The data >>
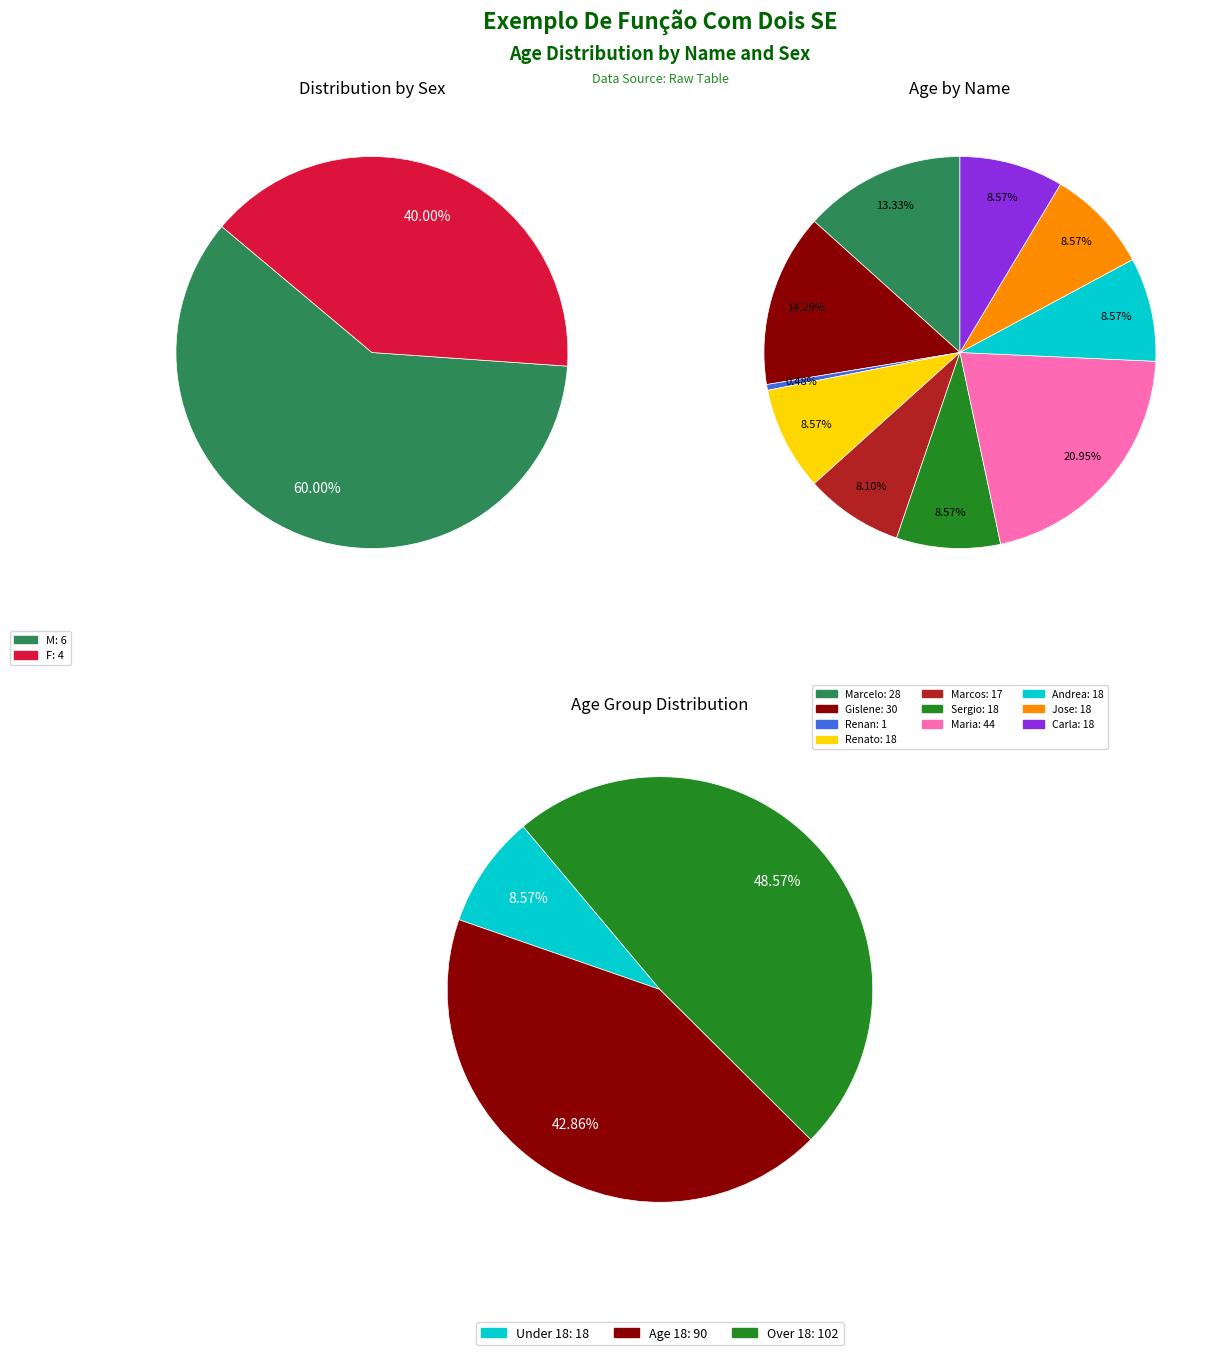

The Carla slice represents 1% of the pie. True or false?

False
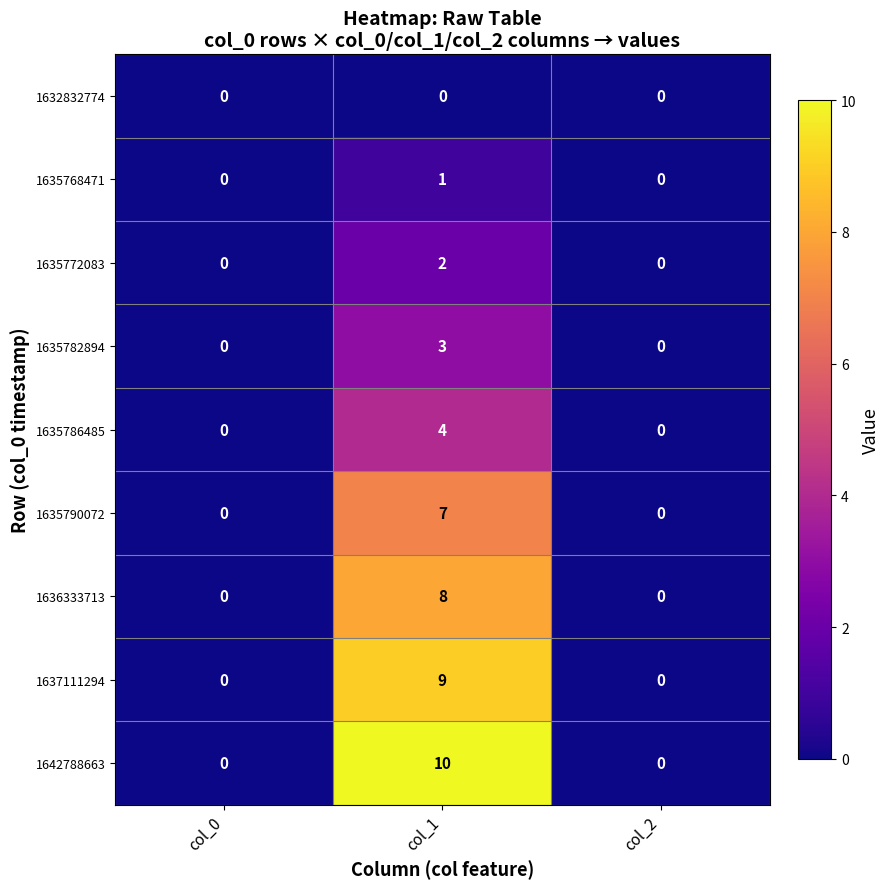

Which series changed the most between col_1 and col_2?

1642788663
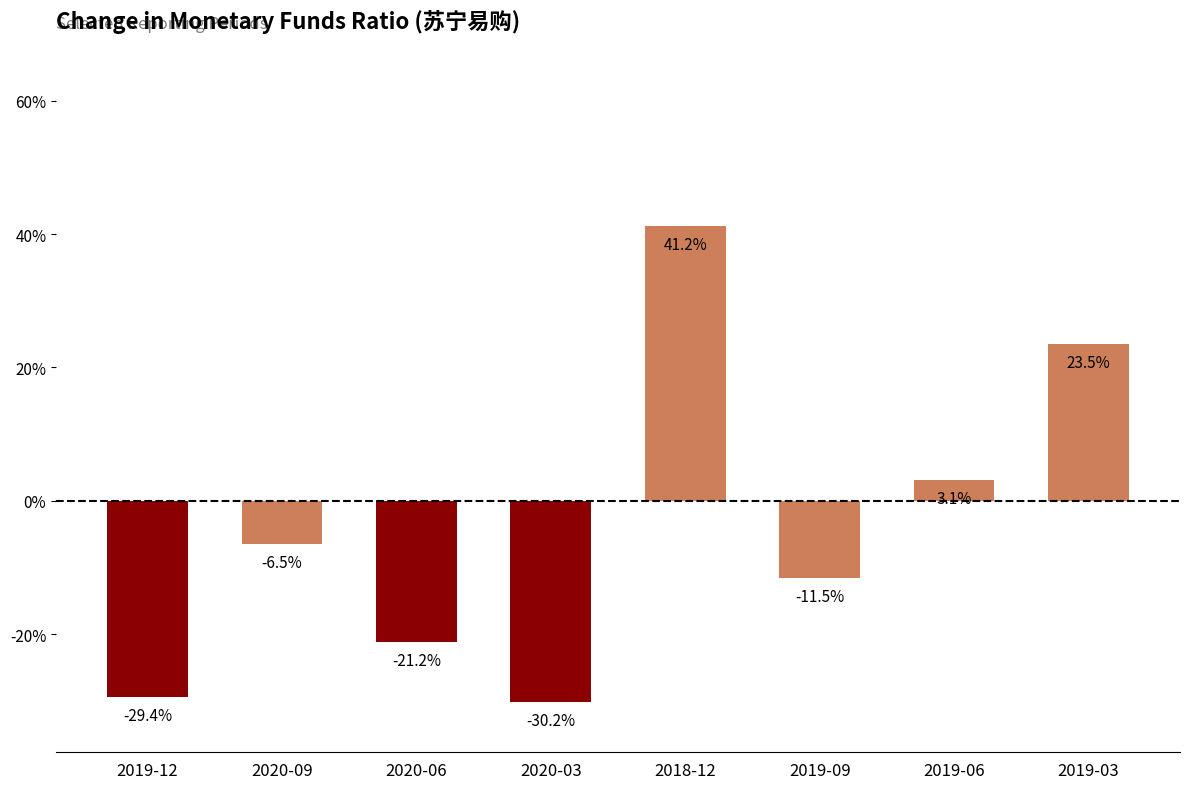

The chart shows a value of -21.2 at 2020-06. True or false?

True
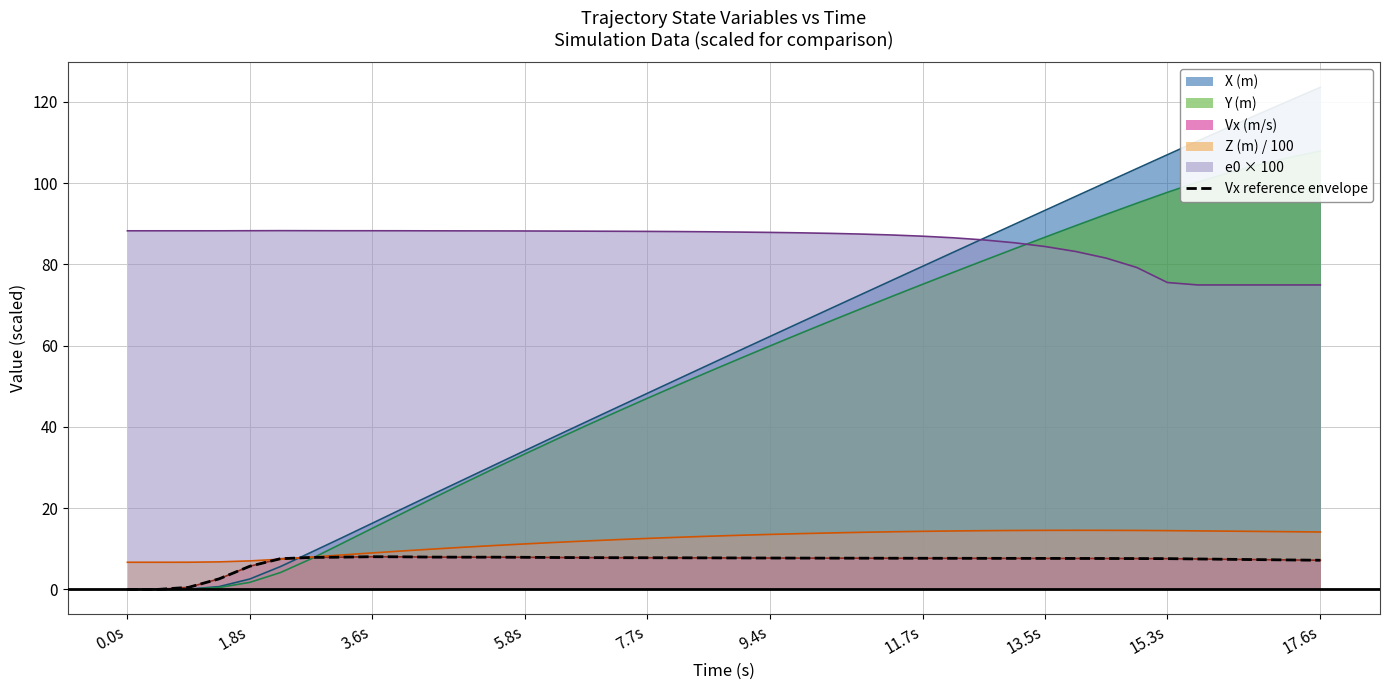

How many lines are shown in the chart?

1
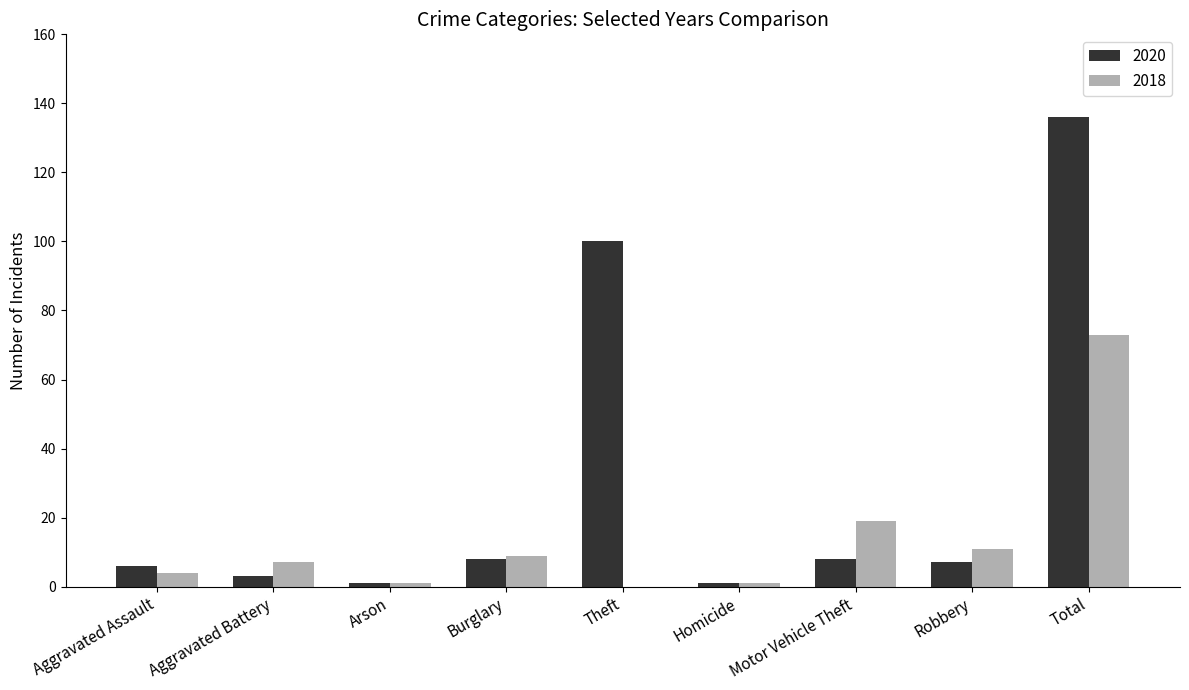

Reading left to right, transcribe all the data shown in this chart.

2020: 6	3	1	8	100	1	8	7	136
2018: 4	7	1	9	0	1	19	11	73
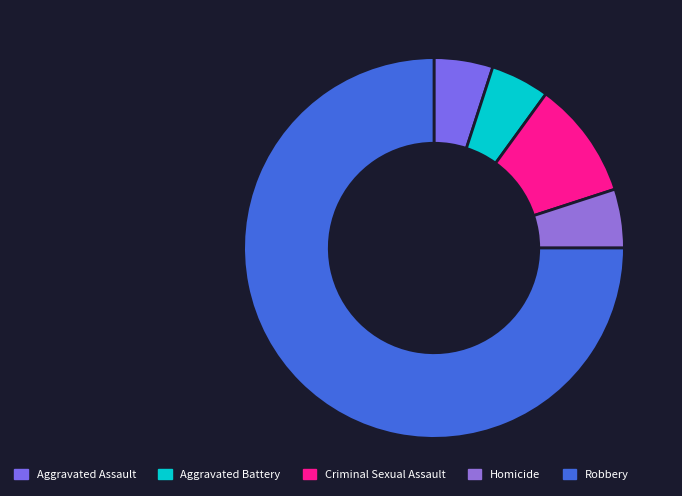

To the nearest percent, what portion does Aggravated Battery represent?

5%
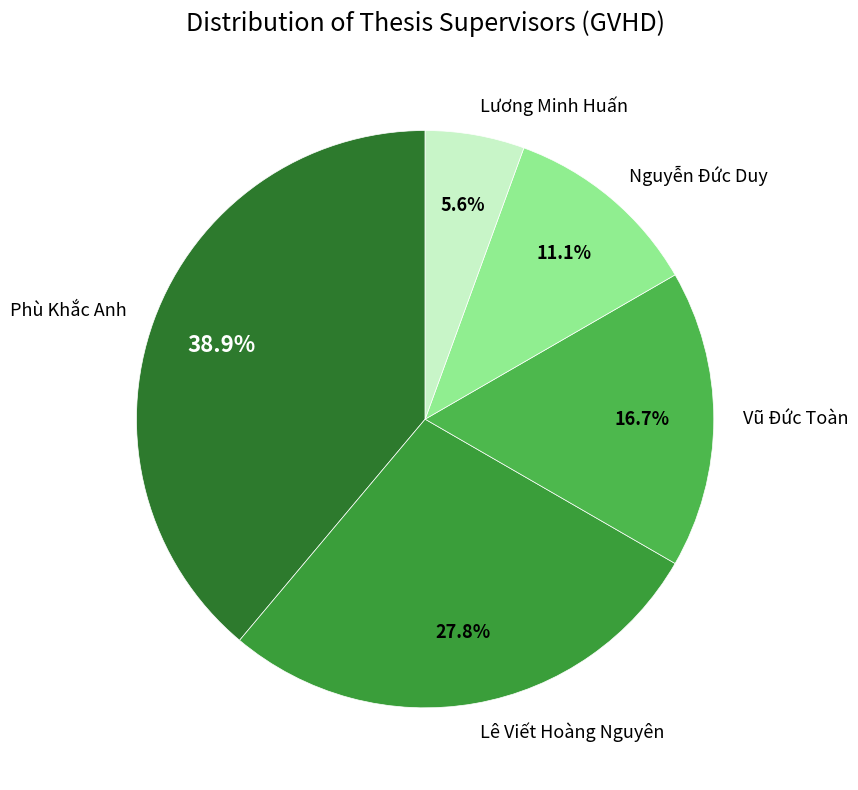

Do Vũ Đức Toàn and Nguyễn Đức Duy together represent more than half of the pie?

No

What is required >>
Please copy the text of all the records above word for word, keeping each line as it is. Leave the pictures out of your copy.

Your response >>
The Carla slice represents 1% of the pie. True or false?

False

Which series changed the most between col_1 and col_2?

1642788663

The chart shows a value of -21.2 at 2020-06. True or false?

True

How many lines are shown in the chart?

1

Reading left to right, transcribe all the data shown in this chart.

2020: 6	3	1	8	100	1	8	7	136
2018: 4	7	1	9	0	1	19	11	73

To the nearest percent, what portion does Aggravated Battery represent?

5%

Do Vũ Đức Toàn and Nguyễn Đức Duy together represent more than half of the pie?

No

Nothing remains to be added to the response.